Any day that I get to say Poop Poopovich in English class is a good day.
So, we all know the Bechdel test, right? Two women have to be in a movie. They have to have a conversation. That conversation cannot be about a man. This “test” was originally mentioned in a comic by Allison (Alison?) Bechdel in the late 80s, and it spoke to the lack of female characters doing anything besides talking about dudes in movies of the time.
All these years later, I still see people cite the Bechdel test when talking media, and it has always irked me because of the fact that while the intentions are good (making women fuller and more useful characters), it does so my limiting what women are allowed to do (they can’t talk about men, and they can’t be independent characters who just happen not to interact).
A few weeks ago, Kelly Sue Deconnick spoke of her “sexy lamp test,” which is that if you can replace a female character with a sexy lamp, you’re a fucking hack. I was thinking about the difference in these “tests,” one saying “women can’t do x,” and another saying “women can do anything as long as they can’t be replaced by an inanimate object,” and it got me thinking.
And I thought about how Avengers fails the Bechdel test (three women, but they never talk to one another), but it soars above the sexy lamp test (If you take out Natasha, who brings in the Hulk or jams the scepter into the cube; if you take out Pepper, who keeps Stark Industries running or demands Tony take things seriously; if you take out Maria, the helicarrier would have dropped into the damn ocean).

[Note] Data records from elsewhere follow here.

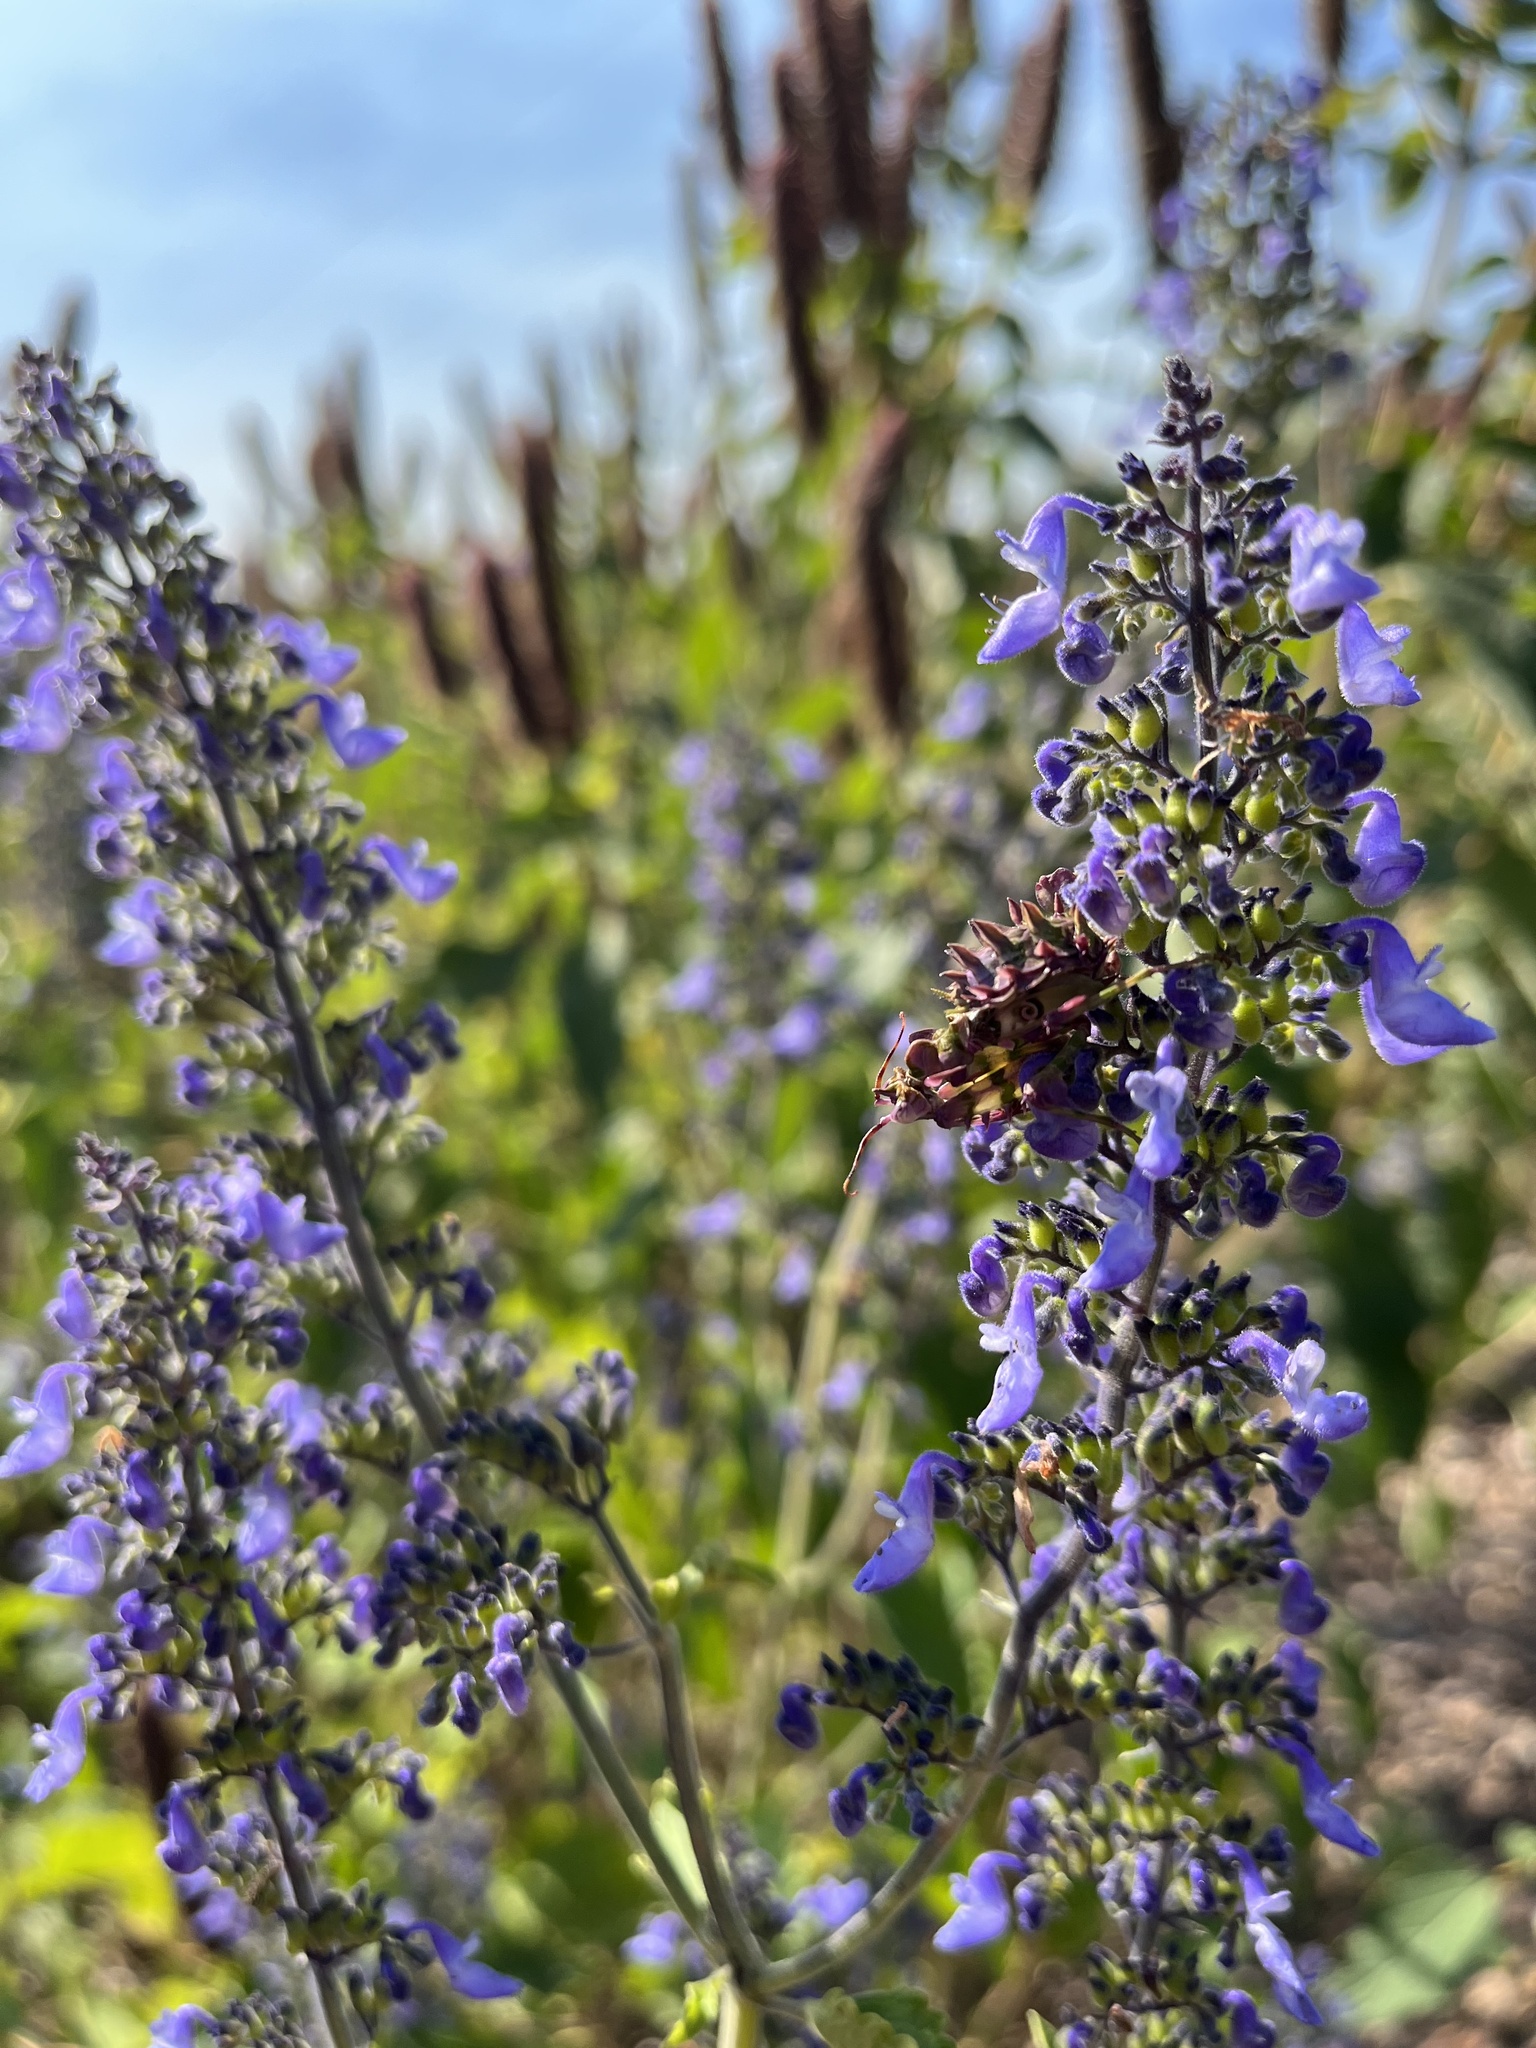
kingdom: Animalia
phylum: Arthropoda
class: Insecta
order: Mantodea
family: Hymenopodidae
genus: Pseudocreobotra
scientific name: Pseudocreobotra wahlbergi
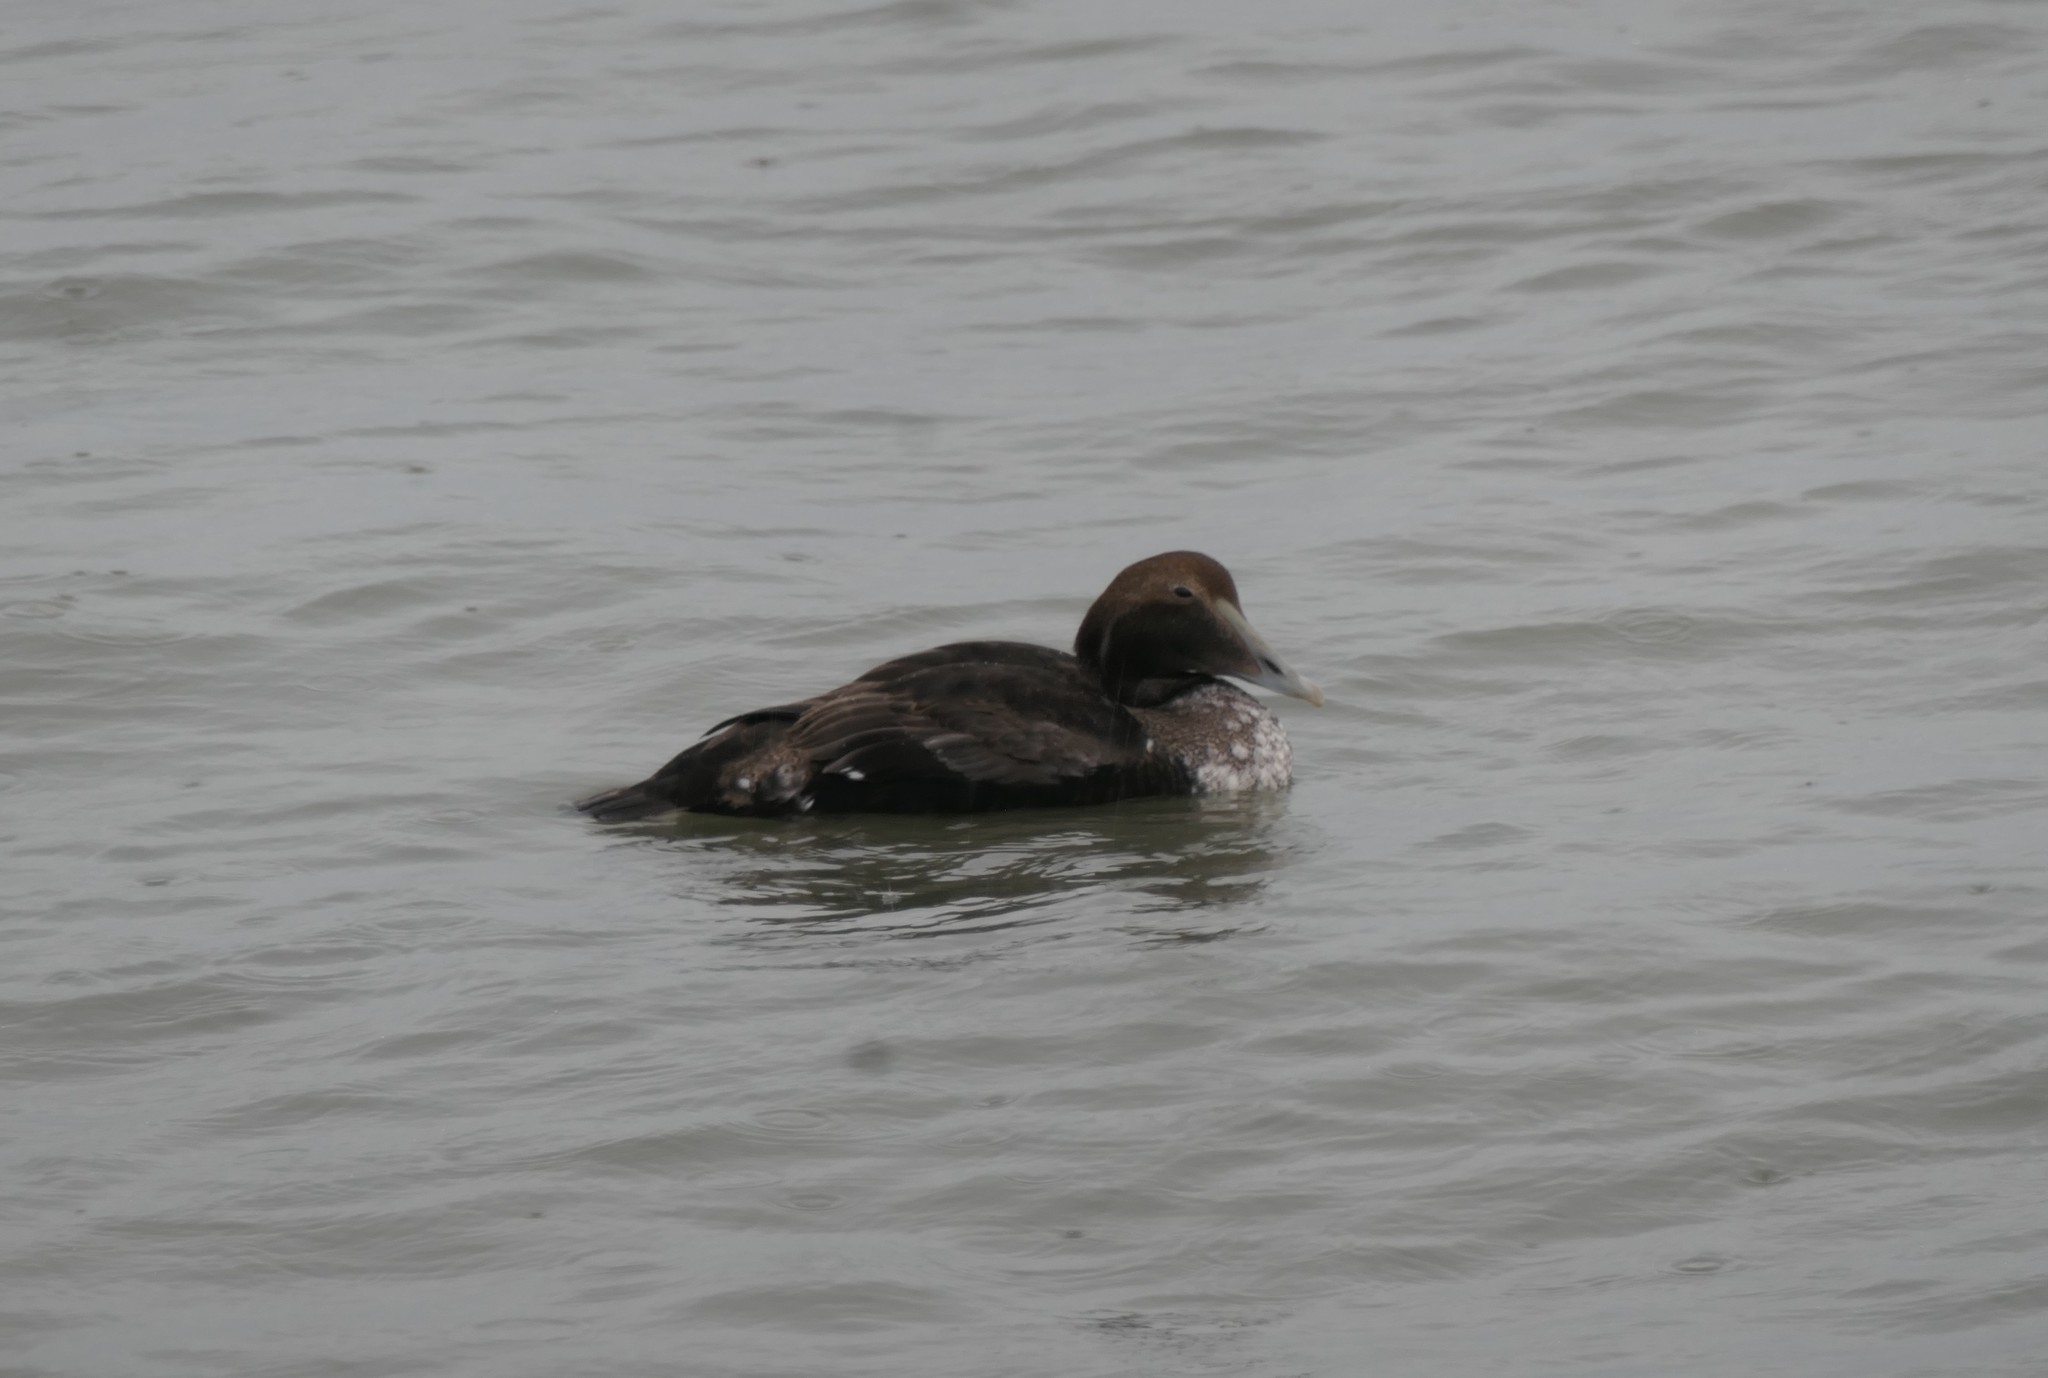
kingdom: Animalia
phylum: Chordata
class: Aves
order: Anseriformes
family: Anatidae
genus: Somateria
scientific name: Somateria mollissima
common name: Common eider
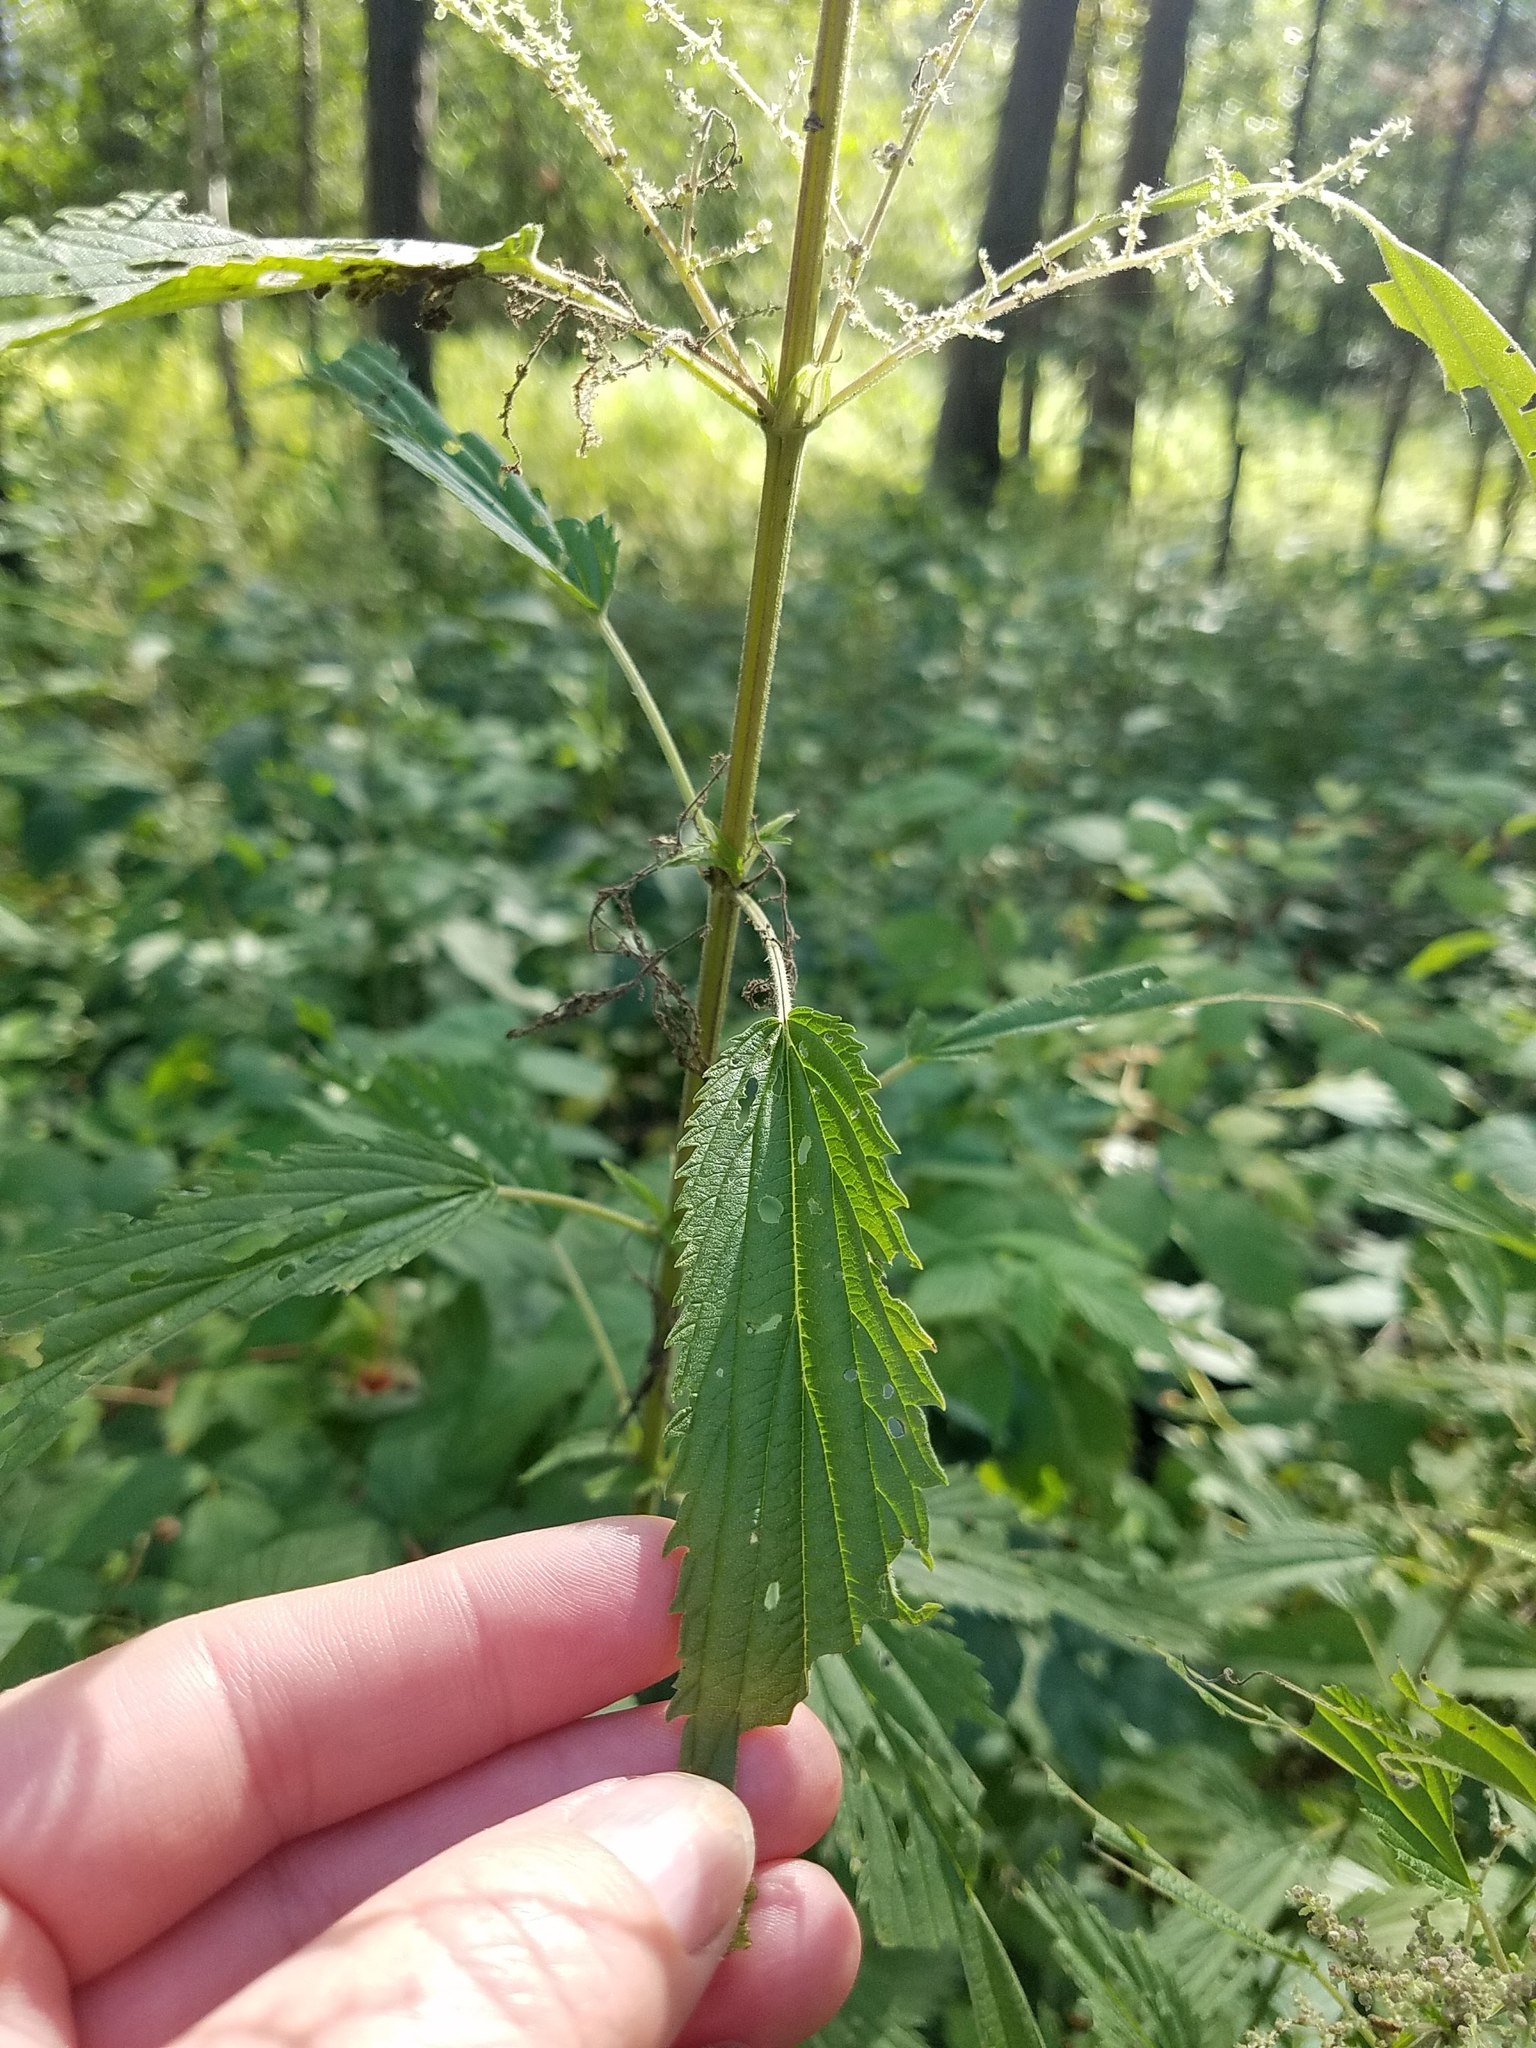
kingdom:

So, it’s no that I can’t understand the use of the Bechdel test, but I would really like to see movement over to the sexy lamp test.
I am intrigued! I think the Bechdel Test is still super useful as a shorthand, and a lot of people recognize that a Bechdel pass is not the same as a successfully feminist movie, and a Bechdel fail doesn’t mean the movie isn’t feminist — see again, Avengers fails the Bechdel test but is most ways more feminist than Twilight, which passes the Bechdel test.
The sexy lamp test seems difficult to deal with, though, primarily because — like, technically, you could not replace Severine in Skyfall with a sexy lamp, because she needs to be animate enough to tell Bond about Silva. But … she’s basically a sexy lamp. So how do you deal with that in this test?
I like using them both in conjunction, though! Neither of them tell the whole story of a female character, but together they tell a lot.
Not that I’ve seen Skyfall, but the modification that springs to mind is “sexy lamp with a Post-It stuck on”
Like, if she is a sexy lamp and also a vehicle for the transmission of information that is slightly better but not all that much better
"Sexy Lamp with a Post-it Stuck On" is now officially my favourite way to use/explain this test. *amused* I was sort of imagining the lamp transferring information by "shedding light" sort of thing? But a post-it is easier to explain to people. (Also yes to the OP re: Bechdel vs Lamp, I couldn’t articulate what it was that bothered me about the Bechdel, but this is it. Natasha is a perfect example.)
I agree with the purpose of the women in the Avengers, but seriously. Women are HALF OF THE POPULATION OF THE EARTH. During the course of any given movie, you will have a hundred conversations between men, and yes, conversations between men and women.
But how is it possible that movie makers have created some sort of alternate universe where, just by sheer coincidence, two women don’t accidentally speak to each other? How does that happen? It is nine thirty am and I have already talked to about twenty women today, because as it turns out, there are are a lot of us and sometimes we interact.
Failing the Bechdel test points out a fundamental flaw in how movies are structured, how popular media is structured where the default is male (and likely white/straight male) and anything else is an actual statistical freak of nature. When in fact, guess what?
The only place where the world continues to be white and straight and male is in the goddamn media.